Microencapsulation of phase change materials – Generation 4.0 customized for your needs

Phase change materials must be contained in one form or another to be of any repeatable and beneficial use as temperature regulators. In certain applications, such as textiles, microencapsulated phase change materials (microPCMs) are the only appropriate containment system.

By Monte C. Magill

Phase change materials (PCMs) are used to regulate temperature in a variety of applications. PCMs can be contained in hard packs, soft packs, pouches, spheres, tubes and even large tanks. PCMs contained in those ways can be used in HVAC systems, wallboard, shipping containers, beverage coolers, food warmers, cooling vests, refrigerators, freezers and infant incubators.

Some applications, however, require microscopic containment to ensure product performance. Microencapsulated phase change materials, known as microPCMs, help make sure that products such as jackets and bedding maintain the flexibility expected of them. The cushioning properties of memory foam mattresses, for example, are unaffected when microPCMs are incorporated into the foam matrix itself. And microPCMs are used in wallboard because they will not leak when the wallboard is cut or pierced by screws or nails.
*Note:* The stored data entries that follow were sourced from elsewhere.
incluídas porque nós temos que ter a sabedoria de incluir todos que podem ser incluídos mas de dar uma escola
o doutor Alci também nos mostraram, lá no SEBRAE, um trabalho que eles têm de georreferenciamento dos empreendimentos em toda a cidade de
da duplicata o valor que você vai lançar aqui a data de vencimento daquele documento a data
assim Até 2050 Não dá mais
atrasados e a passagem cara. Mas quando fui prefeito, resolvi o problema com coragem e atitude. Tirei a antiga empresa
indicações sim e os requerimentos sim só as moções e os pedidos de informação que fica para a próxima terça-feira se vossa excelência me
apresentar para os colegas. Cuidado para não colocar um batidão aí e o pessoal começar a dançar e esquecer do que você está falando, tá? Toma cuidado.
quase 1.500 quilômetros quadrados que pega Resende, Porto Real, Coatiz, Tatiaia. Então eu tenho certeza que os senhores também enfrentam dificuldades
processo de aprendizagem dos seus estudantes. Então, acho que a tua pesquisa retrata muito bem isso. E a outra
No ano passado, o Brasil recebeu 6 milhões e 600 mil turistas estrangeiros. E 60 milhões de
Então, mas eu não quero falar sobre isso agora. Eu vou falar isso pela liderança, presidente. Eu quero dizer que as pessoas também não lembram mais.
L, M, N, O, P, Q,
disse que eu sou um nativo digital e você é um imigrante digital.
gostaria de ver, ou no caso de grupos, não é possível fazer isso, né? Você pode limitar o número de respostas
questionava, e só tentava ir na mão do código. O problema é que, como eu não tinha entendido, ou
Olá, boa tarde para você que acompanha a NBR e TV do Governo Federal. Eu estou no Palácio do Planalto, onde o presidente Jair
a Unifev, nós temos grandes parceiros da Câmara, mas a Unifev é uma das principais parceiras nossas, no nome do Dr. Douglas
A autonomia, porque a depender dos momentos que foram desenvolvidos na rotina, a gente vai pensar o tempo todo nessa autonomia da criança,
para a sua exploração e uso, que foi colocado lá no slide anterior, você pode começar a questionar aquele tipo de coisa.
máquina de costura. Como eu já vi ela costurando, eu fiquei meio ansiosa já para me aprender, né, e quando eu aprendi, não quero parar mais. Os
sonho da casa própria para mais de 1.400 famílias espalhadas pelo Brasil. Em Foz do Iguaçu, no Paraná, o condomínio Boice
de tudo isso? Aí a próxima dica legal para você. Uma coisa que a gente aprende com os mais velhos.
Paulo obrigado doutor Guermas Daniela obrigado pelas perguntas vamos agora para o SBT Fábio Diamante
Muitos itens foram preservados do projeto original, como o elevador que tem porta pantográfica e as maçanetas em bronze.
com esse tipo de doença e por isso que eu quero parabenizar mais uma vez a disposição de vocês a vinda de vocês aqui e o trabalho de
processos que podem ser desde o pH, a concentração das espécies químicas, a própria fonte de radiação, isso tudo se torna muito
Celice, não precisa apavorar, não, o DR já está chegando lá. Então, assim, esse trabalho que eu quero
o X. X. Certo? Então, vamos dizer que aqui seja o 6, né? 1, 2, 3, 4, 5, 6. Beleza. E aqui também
So, what is microencapsulation? How are microcapsules made? In general, microencapsulation is the process of forming a shell around a small particle, usually less than 1000 microns, of any core material. For PCMs, the particles are usually less than 50 microns, the diameter of a thin human hair. The process of making microcapsules can be either a physical process, as with spray drying and Wurster bed coating, or a chemical process, as is most commonly used to make microPCMs. This paper will focus on the latter.

Most microencapsulation is done with the intent of releasing its contents upon some trigger mechanism, such as pressure for carbonless microcapsules, scratching for scratch-and-sniff stickers, digestion for enteric coatings of medicinal products and heat for fragrances used in dryer sheets. However, microPCMs are intended to contain their core material permanently, no matter what forces they are exposed to. Liquid crystals and thermochromatic pigments are the only other materials whose microencapsulation is intended to be permanent.

The two main shell materials used for microPCMs are melamine-formaldehyde (MF) and acrylic. The MF shell gives a very durable shell but carries the stigma of its formaldehyde component, a known carcinogen. Because they come in contact with skin, nearly all bedding and apparel products that contain microPCMs have acrylic shell microcapsules.

The two processes have a lot in common. Both are water-based operations in which an oil-in-water emulsion process (a combination of high shear force and emulsifiers) is used to create the small particle size desired, in some cases just several microns in diameter. The two methods differ in that the MF process starts with both wall-forming components in the water phase and uses a combination of lower pH and higher heat to form the shell polymer. The acrylic shell process begins with one wall-forming component in the core and the other in the water phase and the shell polymer is formed by various combinations of added catalysts, pH adjustment and heat.

In either case, the core-to-shell ratio can be from 60:40 to 95:5, with the most typical being 80 to 85 percent core and 20 to 15 percent shell. These microPCMs can then be available as a slurry (from about 20 to 45 percent microPCMs in water), as a filter cake (water removed to obtain a moist cake between 50 and 75 percent microPCMs and the rest water) or as a dry, free-flowing powder (usually via spray drying).

A variety of quality-control tests can be conducted on finished microPCMs. They are:

  1. Differential scanning calorimeter: DSC tests the amount of energy required to heat or cool a sample (usually between 5 to 10 milligrams in size). An example of a DSC chart is below. It will yield critical information about a material’s melt and crystallization points and widths, the amount of energy or latent heat it has at phase change temperatures and if there is any noteworthy supercooling (a crystallization point/melt point difference of usually greater than 10°C).
  2. Particle size analysis: This test measures the particle size both in range and on average and can be done by microcapsule count or by microcapsule volume.
  3. Free oil: This test is usually done as a solvent extraction and weight analysis method and/or with a gas chromatogram (GC).
  4. Thermogravimetric analysis: TGA measures the weight loss of a sample of the microPCMs as the temperature increases. This is a quasi-analysis of the strength of the microPCMs since it essentially measures the microcapsule shell’s resistance to bursting as its core builds up enough vapor pressure to tear the microcapsule open, much like moisture escaping from a kernel of corn as it pops.

About the author

Monte Magill has been working with microencapsulated phase change materials since 1992. He spent over a decade helping to bring Outlast Technologies from a small startup to a world leader in temperature-regulation technology for textiles. His work with phase change materials also includes stints in business development for Renewable Alternatives, Entropy Solutions’ research and development laboratory in Tuscaloosa, Ala. He lives near Boulder, Colo.